O tempo demora a passar no rosto das pessoas com as quais convivemos todos os dias, inclusive nós mesmos. Enquanto conhecidos de infância e de juventude envelhecem décadas durante todas aquelas dezenas de anos em que foram tocando suas vidas em outro lugar, nossas relações mais próximas e nosso próprio reflexo no espelho nos oferecem a ilusão de um tempo desacelerado, ajustado à escala humana de percepção – ou seja, sem pressa para acusar as mudanças mais sutis. O que arruína o truque, claro, são as crianças. Filhos, os nossos e os dos outros, dão uma dimensão vertiginosa à sucessão dos dias. Onde a gente quer câmera lenta, eles são time-lapse.
O ciclo de vida dos nossos ídolos também altera nossa percepção da passagem dos anos. Isso porque aprendemos a associar nosso tempo com o tempo deles – mesmo quando somos de gerações diferentes. Sua juventude faz parte da história de quem nem sequer era nascido quando eles começaram. Assim como sua velhice parece ser a nossa também, por antecipação.

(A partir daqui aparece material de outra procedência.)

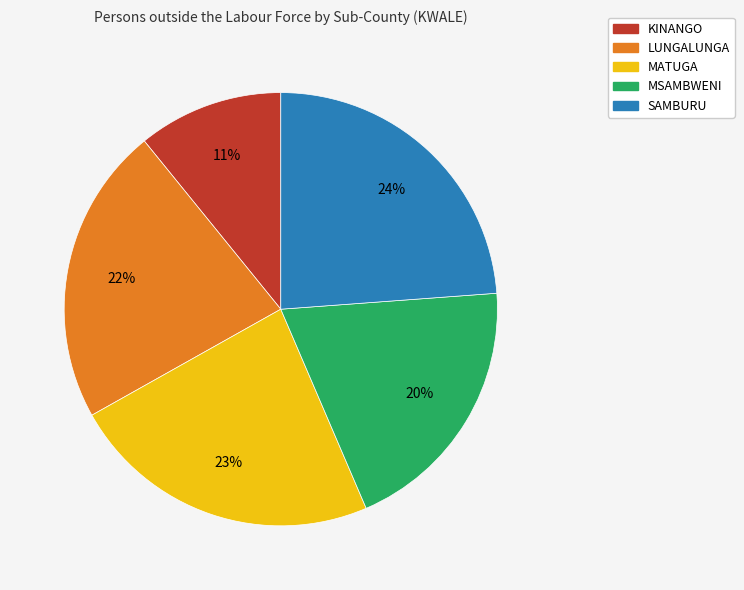

What is the smallest slice in the pie chart?

KINANGO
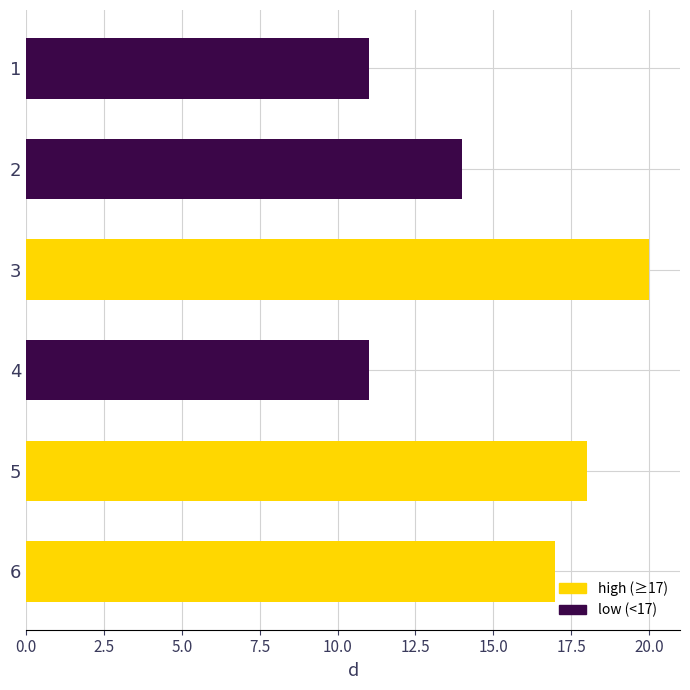

Reading bottom to top, extract all data points from this chart.

17	18	11	20	14	11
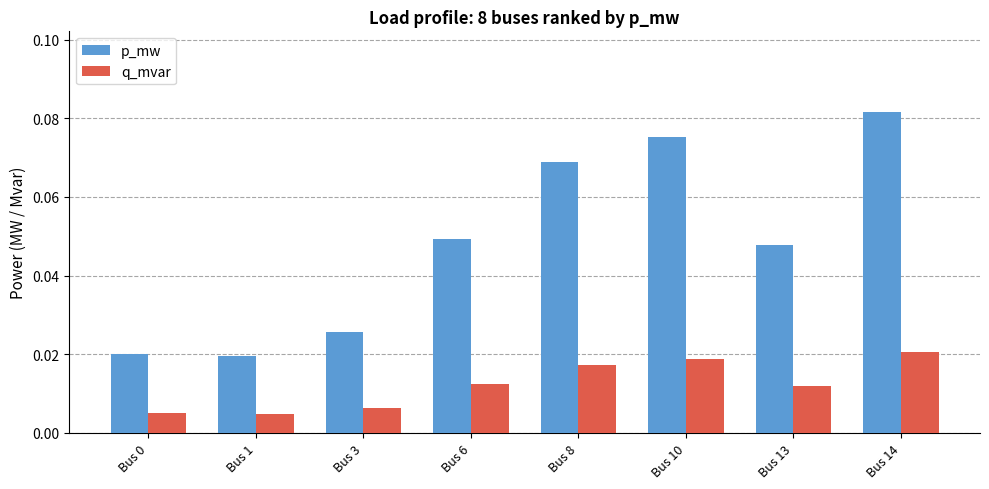

What is the sum of all p_mw values?

0.4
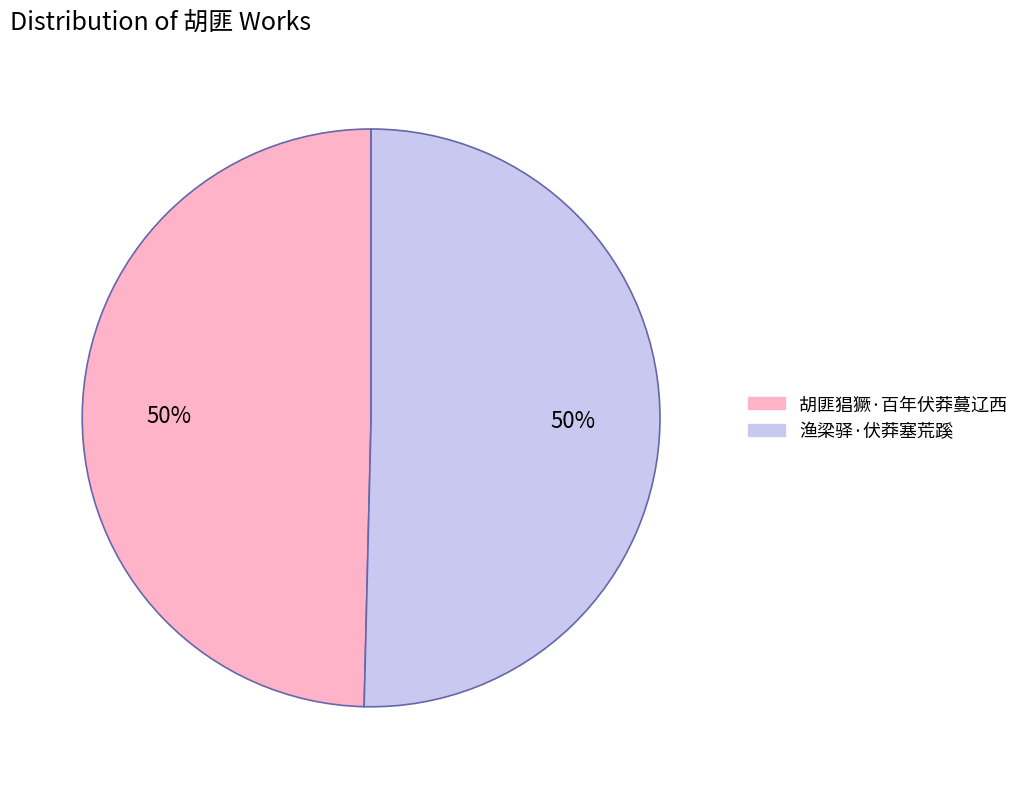

What percentage is the 胡匪猖獗·百年伏莽蔓辽西 slice, to the nearest percent?

50%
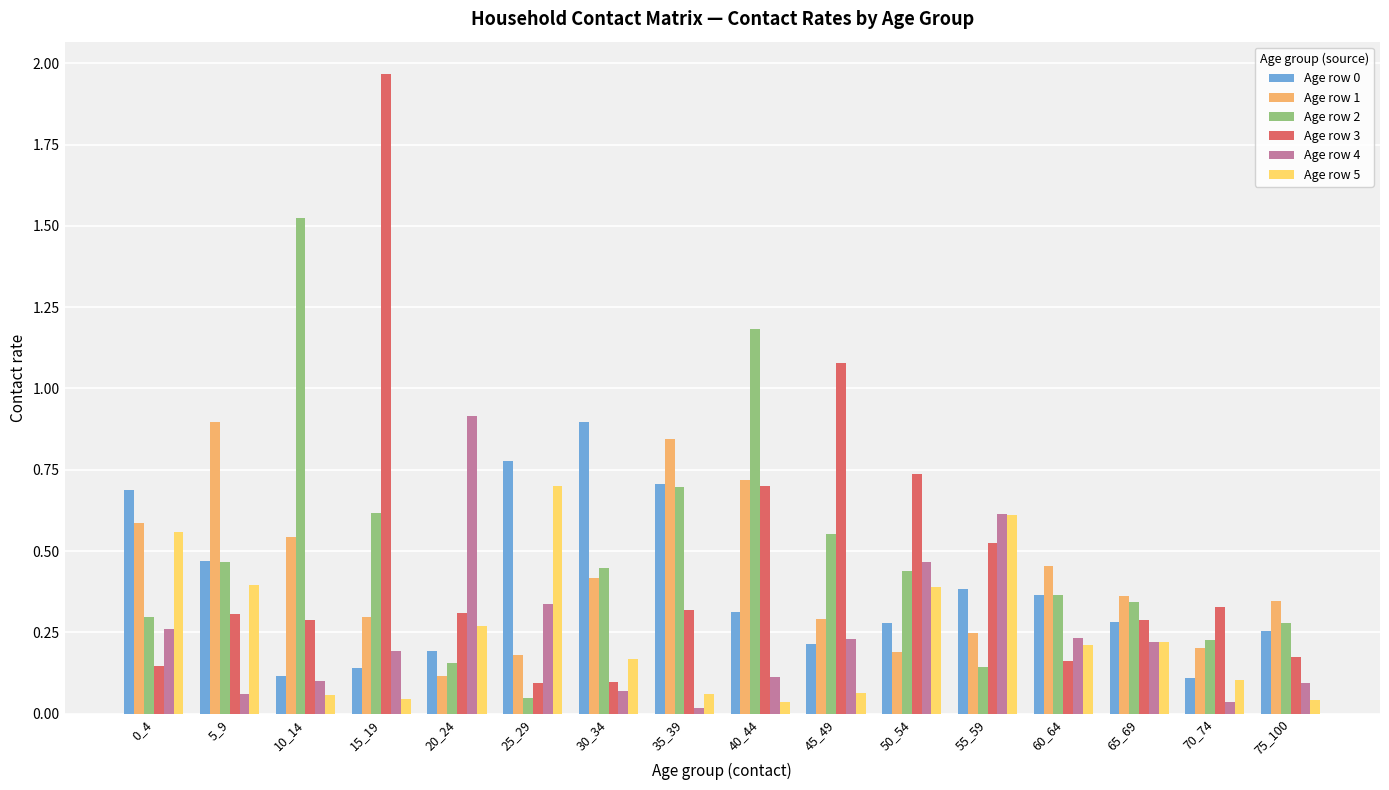

What is the sum of all Age row 1 values?

6.7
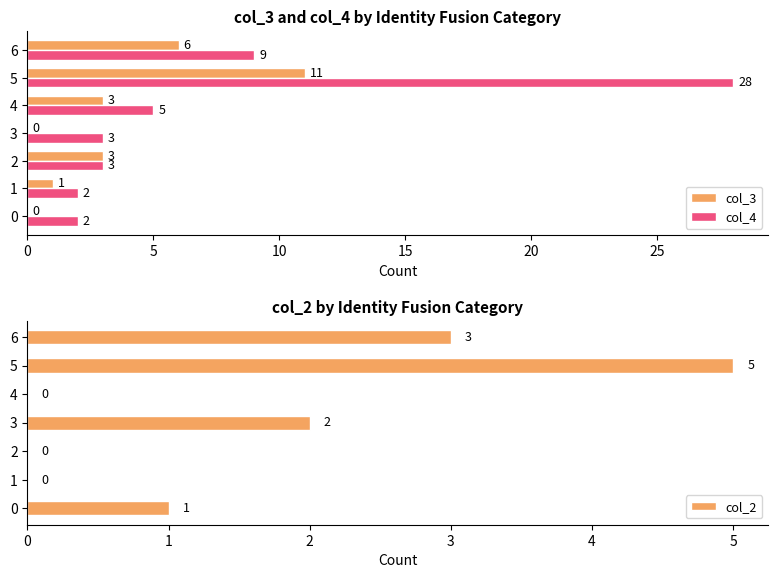

How many values in col_2 are above zero?

4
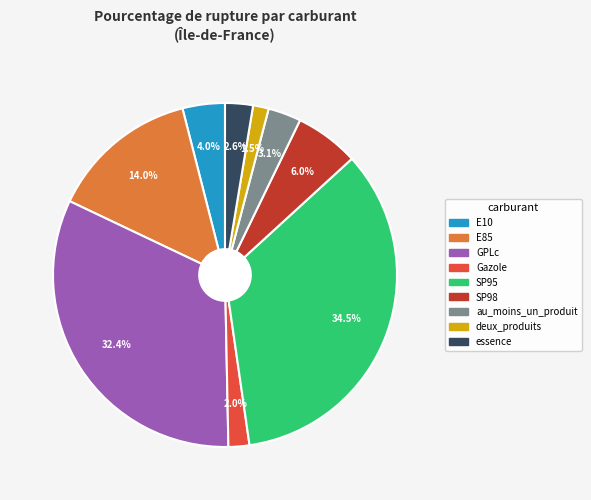

To the nearest percent, what is the average slice percentage?

11%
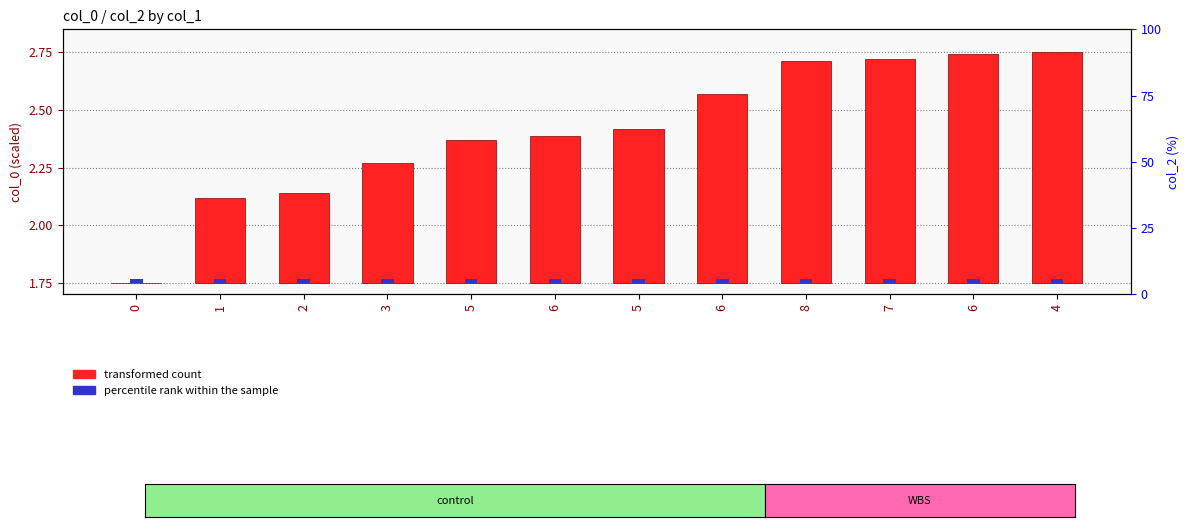

Rank the categories by value from lowest to highest.

0, 1, 2, 3, 5, 6, 5, 6, 8, 7, 6, 4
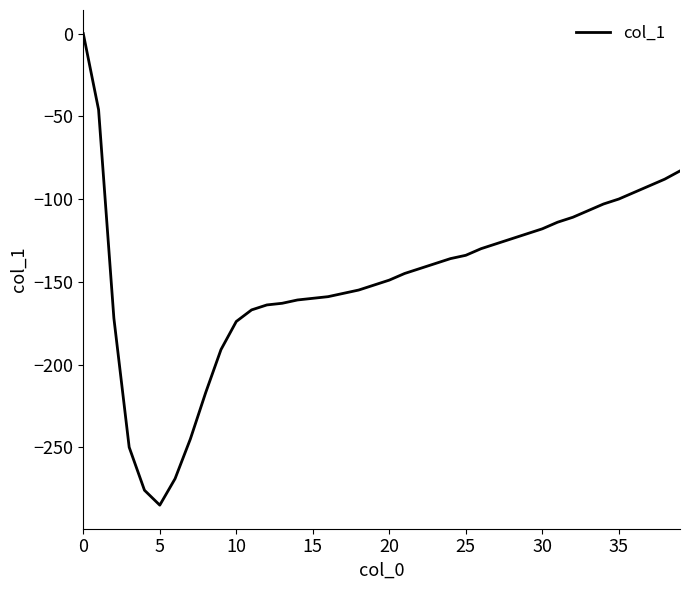

What is the difference between the maximum and minimum values?

285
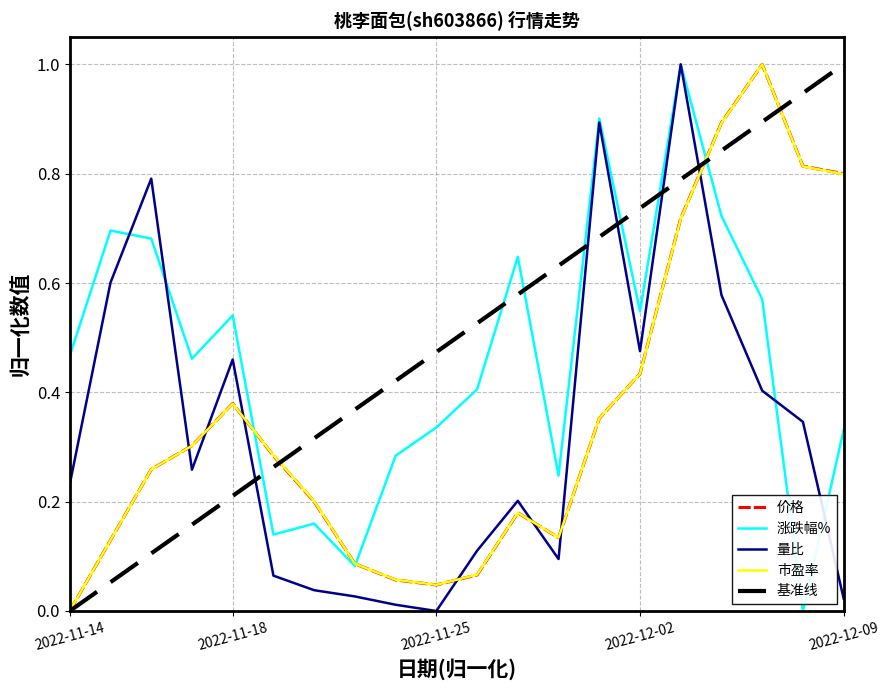

What position from the right is 2022-11-23?

13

Este ano de celebração da excepcional safra de músicos que nasceram em 1942 nos fez pensar, mais do que o normal, na finitude dos artistas – e na permanência de suas obras. Além das comemorações em torno dos 80 anos de Caetano, Gil, Paulinho da Viola e Milton Nascimento (mas também de Tim Maia, Nara Leão e Clara Nunes, que se foram antes), 2022 será lembrado pelas despedidas, uma definitiva e outra simbólica, de dois dos maiores ídolos dessa geração. Gal Costa (nascida em 1945, mas integrante honorária da turma) morreu no dia 9 de novembro, ainda em atividade. Milton Nascimento, que comemorou 80 anos em outubro, despediu-se das apresentações ao vivo no dia 13.
Alguns (poucos) artistas têm a chance de administrar seus últimos anos sabendo que seu legado não apenas já está estabelecido como continua encontrando novos públicos. Podem permanecer no palco até o último minuto, como Gal. Ou transformar a cerimônia do adeus em uma grande confraternização com os fãs, como Milton.
Não é fácil ver um artista expondo sua fragilidade física sobre o palco. Em alguns momentos, chega a ser doloroso, mas foi catártico viver essa despedida de forma coletiva. Milton estava frágil, mas não estava só. Junto com os artistas mais jovens que cantaram com ele no último show, o som da sua voz, em toda sua plenitude e beleza, continuava ecoando na memória de cada espectador. Como um coro de um milhão de Miltons.
Nenhuma despedida é perfeita. As coisas acabam do jeito possível, muitas vezes de forma abrupta ou melancólica. A encenação de um longo e amoroso aplauso final é, portanto, um privilégio. Na vida como na arte.